◆ **Exercise**
Only the text of the entries below should appear in your exact transcription; leave out every picture.

◆ **Provided records**
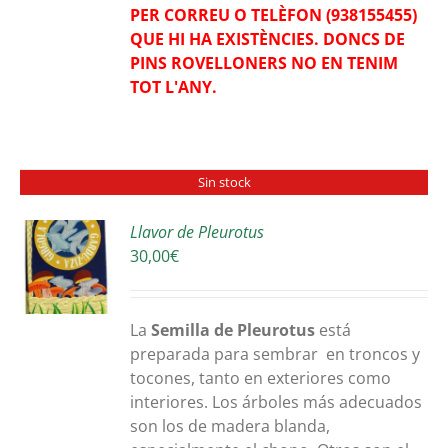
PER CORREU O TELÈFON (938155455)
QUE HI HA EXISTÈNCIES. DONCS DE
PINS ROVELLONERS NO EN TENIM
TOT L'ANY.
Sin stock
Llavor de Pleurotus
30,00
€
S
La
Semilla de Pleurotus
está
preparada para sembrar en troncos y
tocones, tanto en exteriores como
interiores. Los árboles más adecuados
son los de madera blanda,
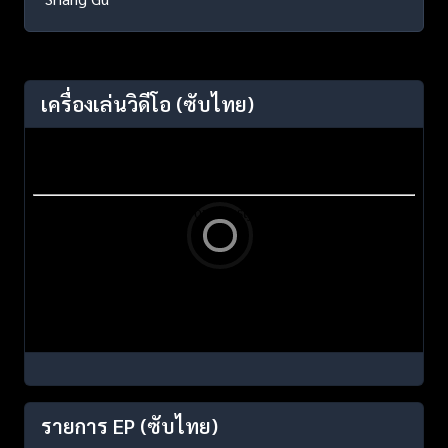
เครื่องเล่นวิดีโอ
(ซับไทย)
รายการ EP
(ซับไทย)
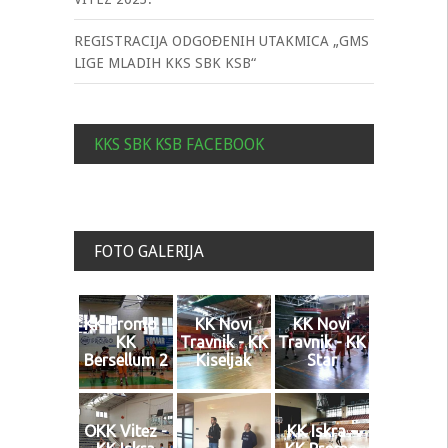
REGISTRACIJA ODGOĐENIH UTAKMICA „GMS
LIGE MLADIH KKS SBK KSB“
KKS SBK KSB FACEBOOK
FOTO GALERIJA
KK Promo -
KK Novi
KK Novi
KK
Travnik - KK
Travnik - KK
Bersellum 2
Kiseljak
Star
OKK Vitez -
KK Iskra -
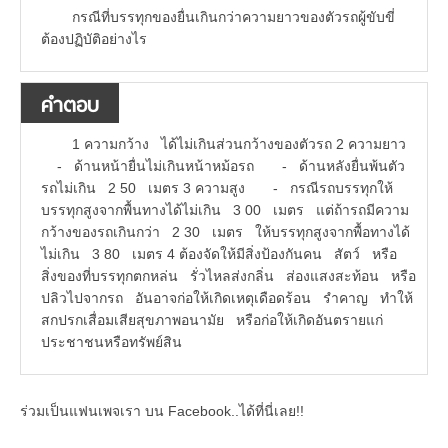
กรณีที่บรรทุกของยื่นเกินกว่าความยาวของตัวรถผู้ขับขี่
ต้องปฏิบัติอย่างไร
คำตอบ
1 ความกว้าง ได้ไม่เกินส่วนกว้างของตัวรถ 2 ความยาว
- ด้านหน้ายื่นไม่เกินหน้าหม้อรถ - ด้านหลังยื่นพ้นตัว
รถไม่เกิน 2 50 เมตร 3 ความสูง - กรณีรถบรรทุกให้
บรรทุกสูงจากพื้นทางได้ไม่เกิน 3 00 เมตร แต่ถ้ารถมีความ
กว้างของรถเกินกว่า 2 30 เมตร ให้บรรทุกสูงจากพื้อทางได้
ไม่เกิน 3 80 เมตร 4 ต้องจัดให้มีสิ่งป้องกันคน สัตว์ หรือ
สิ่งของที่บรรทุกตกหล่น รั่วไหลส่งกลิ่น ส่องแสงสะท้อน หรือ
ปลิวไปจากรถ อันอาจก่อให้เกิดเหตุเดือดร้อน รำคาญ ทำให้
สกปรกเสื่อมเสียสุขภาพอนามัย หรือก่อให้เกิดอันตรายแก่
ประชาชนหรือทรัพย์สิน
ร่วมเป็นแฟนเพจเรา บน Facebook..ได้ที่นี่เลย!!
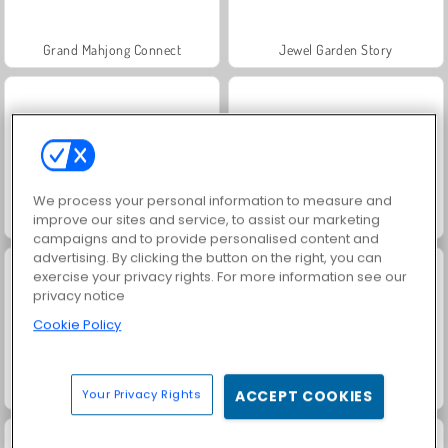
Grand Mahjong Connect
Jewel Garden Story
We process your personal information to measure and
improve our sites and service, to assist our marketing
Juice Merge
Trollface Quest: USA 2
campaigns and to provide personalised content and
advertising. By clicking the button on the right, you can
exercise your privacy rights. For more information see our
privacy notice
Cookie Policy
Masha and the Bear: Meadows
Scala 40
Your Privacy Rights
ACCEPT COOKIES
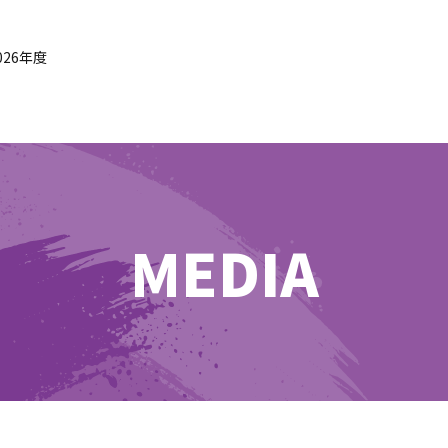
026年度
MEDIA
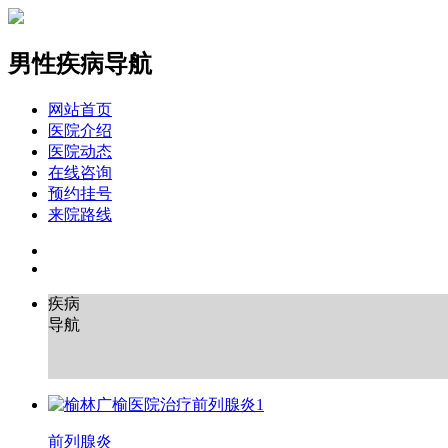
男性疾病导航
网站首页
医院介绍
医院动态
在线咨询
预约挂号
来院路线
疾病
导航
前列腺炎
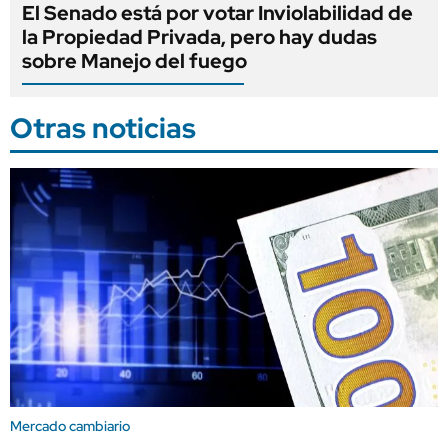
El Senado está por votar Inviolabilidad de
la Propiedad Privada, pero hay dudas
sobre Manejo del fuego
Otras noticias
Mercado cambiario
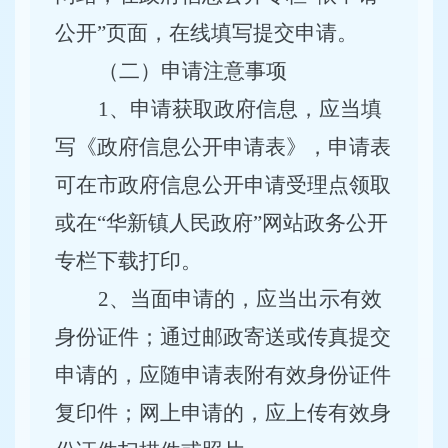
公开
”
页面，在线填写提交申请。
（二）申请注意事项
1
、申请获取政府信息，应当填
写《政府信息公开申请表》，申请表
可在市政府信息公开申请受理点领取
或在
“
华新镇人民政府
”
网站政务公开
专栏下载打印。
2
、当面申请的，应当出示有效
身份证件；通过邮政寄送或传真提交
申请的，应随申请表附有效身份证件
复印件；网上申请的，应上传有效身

◆ **Task solution**
PER CORREU O TELÈFON (938155455)
QUE HI HA EXISTÈNCIES. DONCS DE
PINS ROVELLONERS NO EN TENIM
TOT L'ANY.
Sin stock
Llavor de Pleurotus
30,00
€
S
La
Semilla de Pleurotus
está
preparada para sembrar en troncos y
tocones, tanto en exteriores como
interiores. Los árboles más adecuados
son los de madera blanda,
เครื่องเล่นวิดีโอ
(ซับไทย)
รายการ EP
(ซับไทย)
REGISTRACIJA ODGOĐENIH UTAKMICA „GMS
LIGE MLADIH KKS SBK KSB“
KKS SBK KSB FACEBOOK
FOTO GALERIJA
KK Promo -
KK Novi
KK Novi
KK
Travnik - KK
Travnik - KK
Bersellum 2
Kiseljak
Star
OKK Vitez -
KK Iskra -
กรณีที่บรรทุกของยื่นเกินกว่าความยาวของตัวรถผู้ขับขี่
ต้องปฏิบัติอย่างไร
คำตอบ
1 ความกว้าง ได้ไม่เกินส่วนกว้างของตัวรถ 2 ความยาว
- ด้านหน้ายื่นไม่เกินหน้าหม้อรถ - ด้านหลังยื่นพ้นตัว
รถไม่เกิน 2 50 เมตร 3 ความสูง - กรณีรถบรรทุกให้
บรรทุกสูงจากพื้นทางได้ไม่เกิน 3 00 เมตร แต่ถ้ารถมีความ
กว้างของรถเกินกว่า 2 30 เมตร ให้บรรทุกสูงจากพื้อทางได้
ไม่เกิน 3 80 เมตร 4 ต้องจัดให้มีสิ่งป้องกันคน สัตว์ หรือ
สิ่งของที่บรรทุกตกหล่น รั่วไหลส่งกลิ่น ส่องแสงสะท้อน หรือ
ปลิวไปจากรถ อันอาจก่อให้เกิดเหตุเดือดร้อน รำคาญ ทำให้
สกปรกเสื่อมเสียสุขภาพอนามัย หรือก่อให้เกิดอันตรายแก่
ประชาชนหรือทรัพย์สิน
ร่วมเป็นแฟนเพจเรา บน Facebook..ได้ที่นี่เลย!!
Grand Mahjong Connect
Jewel Garden Story
We process your personal information to measure and
improve our sites and service, to assist our marketing
Juice Merge
Trollface Quest: USA 2
campaigns and to provide personalised content and
advertising. By clicking the button on the right, you can
exercise your privacy rights. For more information see our
privacy notice
Cookie Policy
Masha and the Bear: Meadows
Scala 40
Your Privacy Rights
ACCEPT COOKIES
026年度
MEDIA
男性疾病导航
网站首页
医院介绍
医院动态
在线咨询
预约挂号
来院路线
疾病
导航
前列腺炎
El Senado está por votar Inviolabilidad de
la Propiedad Privada, pero hay dudas
sobre Manejo del fuego
Otras noticias
Mercado cambiario
公开
”
页面，在线填写提交申请。
（二）申请注意事项
1
、申请获取政府信息，应当填
写《政府信息公开申请表》，申请表
可在市政府信息公开申请受理点领取
或在
“
华新镇人民政府
”
网站政务公开
专栏下载打印。
2
、当面申请的，应当出示有效
身份证件；通过邮政寄送或传真提交
申请的，应随申请表附有效身份证件
复印件；网上申请的，应上传有效身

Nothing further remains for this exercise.